By providing pseudo code instead of proper definitions you make it unnecessarily cumbersome to help you. — Ted Lyngmo, Jun 27 '23 at 20:09
`Grandchild::Grandchild (Std::string name, Color color = Color::RED, int number, int age)` `color` has a default value. 1) the caller could change it, something you cannot do with the other code sample, and 2) you can't have a non-defaulted parameter after a defaulted parameter. — user4581301, Jun 27 '23 at 20:10
Regarding 1, what is your intent? `Grandchildren` are always red? If so that's code sample 2. If you want red unless otherwise specified that's sample one with `color` moved to be the final parameter. — user4581301, Jun 27 '23 at 20:13
@user4581301 The intent is that grandchildren should be red, unless otherwise specified. What do you mean when you say that color should move to the final parameter? — Ruo, Jun 27 '23 at 20:18
Default parameters always need to be last so that the compiler knows which parameters have been left out. If you `Grandchild G{"Syd", 42, 24)`, the compiler will try to stuff 42 into `color` and fail. It's not smart enough to recognize that the type's not correct and move on to the next parameter. — user4581301, Jun 27 '23 at 20:24
This code does not compile. Is it supposed to compile? Is it supposed to be pseudo-code? — Eljay, Jun 27 '23 at 20:40
Aside from the syntax errors (or, pseudo-code?), there is a serious problem with passing a `std::string` parameter by **value** multiple times. Since C++11 (more than a decade ago!), the "correct" way of handling this is to take the string parameter by value and then **move** it into the member field. The by-value parameter taken by the `Grandchild` constructor should be `std::move`d into the `Child` constructor's by-value parameter, which should then be `std::move`d into the `Parent` constructor, which should also take a by-value parameter, and then `std::move`d into the member field. — monkey0506, Jun 27 '23 at 21:02
Just to clarify, the `std::string name` parameter in the `Grandchild` constructor is an **lvalue**. When you then pass `name` as the parameter to the `Child` constructor, this **creates a copy** of the string. If you instead use `std::move(name)`, this casts the parameter to an **rvalue reference**, which will invoke the *move constructor* of `std::string` rather than the *copy constructor*. Moving the string from `Grandchild` to `Child` to `Parent` and then into `Parent::a_name` is significantly faster and more memory efficient than performing 3-4 copies of the string. — monkey0506, Jun 27 '23 at 21:22
*What do you mean when you say that color should move to the final parameter?* It means this code does not compile. — Eljay, Jun 27 '23 at 22:09

score 0 · Answer 1 · answered Jun 27 '23 at 20:12

You could use:

GrandChild( std::string name, int number, int age = 0 )
: Child( name, Color::RED, number ), a_age( age )
{}

The alternative syntax you have:

Grandchild::Grandchild (Std::string name, Color color = Color::RED, int number, int age)
: Child (name, color, number), a_age(age)

isn't legal because you're truing to use a default argument in the definition, not the declaration.
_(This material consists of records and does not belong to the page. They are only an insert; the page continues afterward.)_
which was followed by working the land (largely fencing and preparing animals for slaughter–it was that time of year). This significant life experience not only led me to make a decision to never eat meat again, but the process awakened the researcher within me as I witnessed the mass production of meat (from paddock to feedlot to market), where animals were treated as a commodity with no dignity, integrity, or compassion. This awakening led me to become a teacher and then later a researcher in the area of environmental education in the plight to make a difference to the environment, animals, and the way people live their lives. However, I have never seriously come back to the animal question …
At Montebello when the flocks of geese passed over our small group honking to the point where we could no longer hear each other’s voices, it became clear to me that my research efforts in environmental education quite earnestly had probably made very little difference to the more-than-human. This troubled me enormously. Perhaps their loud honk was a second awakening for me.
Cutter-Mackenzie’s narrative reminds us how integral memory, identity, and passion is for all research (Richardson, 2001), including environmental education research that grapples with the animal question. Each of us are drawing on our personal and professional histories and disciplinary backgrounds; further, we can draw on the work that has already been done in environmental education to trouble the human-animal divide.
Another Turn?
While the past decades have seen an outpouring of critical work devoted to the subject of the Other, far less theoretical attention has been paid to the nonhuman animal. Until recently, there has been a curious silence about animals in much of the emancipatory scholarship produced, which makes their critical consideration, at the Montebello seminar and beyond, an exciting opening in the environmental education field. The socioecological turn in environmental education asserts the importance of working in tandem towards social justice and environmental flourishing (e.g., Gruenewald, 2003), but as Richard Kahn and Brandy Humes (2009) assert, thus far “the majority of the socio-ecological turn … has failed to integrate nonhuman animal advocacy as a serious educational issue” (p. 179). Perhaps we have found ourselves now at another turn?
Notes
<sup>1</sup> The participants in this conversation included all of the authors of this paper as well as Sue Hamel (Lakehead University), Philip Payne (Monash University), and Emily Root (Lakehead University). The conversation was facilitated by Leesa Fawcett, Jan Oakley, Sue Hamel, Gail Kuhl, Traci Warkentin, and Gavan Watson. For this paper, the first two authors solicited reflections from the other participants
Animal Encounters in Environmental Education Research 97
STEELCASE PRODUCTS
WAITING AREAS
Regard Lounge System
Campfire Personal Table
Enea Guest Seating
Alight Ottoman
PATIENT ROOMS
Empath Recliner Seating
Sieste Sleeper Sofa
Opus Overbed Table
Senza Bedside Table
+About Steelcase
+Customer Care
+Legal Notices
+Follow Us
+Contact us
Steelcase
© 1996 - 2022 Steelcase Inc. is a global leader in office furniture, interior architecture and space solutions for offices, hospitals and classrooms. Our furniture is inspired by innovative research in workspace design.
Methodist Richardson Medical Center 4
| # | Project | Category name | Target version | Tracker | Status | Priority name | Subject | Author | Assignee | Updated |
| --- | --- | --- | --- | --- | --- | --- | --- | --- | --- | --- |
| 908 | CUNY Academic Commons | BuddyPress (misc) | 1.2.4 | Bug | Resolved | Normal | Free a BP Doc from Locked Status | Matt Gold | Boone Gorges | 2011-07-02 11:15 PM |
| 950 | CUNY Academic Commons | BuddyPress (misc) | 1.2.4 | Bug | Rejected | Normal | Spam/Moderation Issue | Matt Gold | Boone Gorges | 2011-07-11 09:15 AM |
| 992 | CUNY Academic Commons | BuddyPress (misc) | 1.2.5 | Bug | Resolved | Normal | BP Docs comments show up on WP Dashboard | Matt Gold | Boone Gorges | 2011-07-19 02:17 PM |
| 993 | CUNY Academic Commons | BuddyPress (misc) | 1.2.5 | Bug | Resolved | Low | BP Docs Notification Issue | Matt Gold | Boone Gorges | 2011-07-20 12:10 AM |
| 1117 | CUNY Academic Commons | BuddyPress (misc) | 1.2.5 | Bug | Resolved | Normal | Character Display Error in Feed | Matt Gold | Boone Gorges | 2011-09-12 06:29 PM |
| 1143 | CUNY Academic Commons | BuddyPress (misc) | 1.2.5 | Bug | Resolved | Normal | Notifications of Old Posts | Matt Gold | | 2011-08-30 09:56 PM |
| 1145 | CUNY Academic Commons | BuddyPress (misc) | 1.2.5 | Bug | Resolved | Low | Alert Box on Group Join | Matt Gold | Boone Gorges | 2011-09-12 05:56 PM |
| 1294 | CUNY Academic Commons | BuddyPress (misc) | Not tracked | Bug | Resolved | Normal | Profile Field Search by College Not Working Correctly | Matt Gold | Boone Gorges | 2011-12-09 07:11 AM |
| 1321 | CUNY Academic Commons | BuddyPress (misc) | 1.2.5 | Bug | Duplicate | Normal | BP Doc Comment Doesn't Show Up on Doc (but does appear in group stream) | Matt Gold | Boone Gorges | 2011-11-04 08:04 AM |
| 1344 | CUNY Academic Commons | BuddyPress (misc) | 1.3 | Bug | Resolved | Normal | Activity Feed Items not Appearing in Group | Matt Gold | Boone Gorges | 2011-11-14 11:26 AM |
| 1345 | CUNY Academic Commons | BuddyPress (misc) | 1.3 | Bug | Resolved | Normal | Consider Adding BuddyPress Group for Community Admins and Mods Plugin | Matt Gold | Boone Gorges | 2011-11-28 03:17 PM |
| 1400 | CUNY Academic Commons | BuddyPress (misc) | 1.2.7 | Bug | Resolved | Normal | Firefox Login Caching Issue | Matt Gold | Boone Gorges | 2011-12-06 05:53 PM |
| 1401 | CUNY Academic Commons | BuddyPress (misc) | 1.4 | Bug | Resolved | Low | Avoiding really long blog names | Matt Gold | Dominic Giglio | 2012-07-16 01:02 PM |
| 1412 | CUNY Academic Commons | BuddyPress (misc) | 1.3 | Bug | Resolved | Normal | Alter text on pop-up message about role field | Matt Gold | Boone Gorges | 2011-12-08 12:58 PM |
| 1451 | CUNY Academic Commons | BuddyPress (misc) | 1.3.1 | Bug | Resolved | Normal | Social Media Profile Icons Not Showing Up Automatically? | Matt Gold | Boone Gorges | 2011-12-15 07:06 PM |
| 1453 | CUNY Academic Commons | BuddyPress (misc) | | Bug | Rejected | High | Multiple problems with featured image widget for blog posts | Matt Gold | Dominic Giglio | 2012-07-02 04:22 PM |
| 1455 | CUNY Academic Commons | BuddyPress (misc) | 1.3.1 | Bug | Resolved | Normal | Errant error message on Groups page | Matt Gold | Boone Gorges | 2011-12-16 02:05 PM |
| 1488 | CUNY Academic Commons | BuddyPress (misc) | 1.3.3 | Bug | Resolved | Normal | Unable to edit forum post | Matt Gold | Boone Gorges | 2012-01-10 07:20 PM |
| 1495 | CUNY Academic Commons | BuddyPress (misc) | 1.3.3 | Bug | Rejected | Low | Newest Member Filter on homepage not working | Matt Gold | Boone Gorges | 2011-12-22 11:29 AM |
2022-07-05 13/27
If grandchildren weren't all red but you still wanted a default color, you could use:

GrandChild( std::string name, int number, Color color = Color::RED, int age = 0 )
: Child(name, color, number ), a_age( age )
{}

Note that we had to switch the order of color and number because otherwise color couldn't have a default argument (number came later and had no default).

I missed something above: a default parameter is applied at the call site, so the default needs to be declared in the function declaration, that's in the header, rather than the definition, which will be invisible to most callers because it's in the source file. — user4581301, Jun 27 '23 at 20:19
Yes, that's true. In my snippets, I'm assuming they're declarations and inline definitions (i.e., what's in the class declaration in the header file). — user1806566, Jun 27 '23 at 20:55

user7934593 · Accepted Answer · 2023-06-28T22:18:12.607

0

The best syntax probably is the following.

GrandChild(std::string, int number, int age = 0) :
Child(std::move(name), Color::RED, number),
a_age(age)
{}

Alternatively you could also create a template based grand child.

template <int color>
class GrandChild {
...
GrandChild(std::string name, int number, int age = 0) :
Child(std::move(name), color, number),
a_age(age)
...
};
using RedGrandChild = GrandChild<Color::RED>;
using GreenGrandChild = GrandChild<Color::GREEN>;
using BlueGrandChild = GrandChild<Color::BLUE

This depends on what you are using it for.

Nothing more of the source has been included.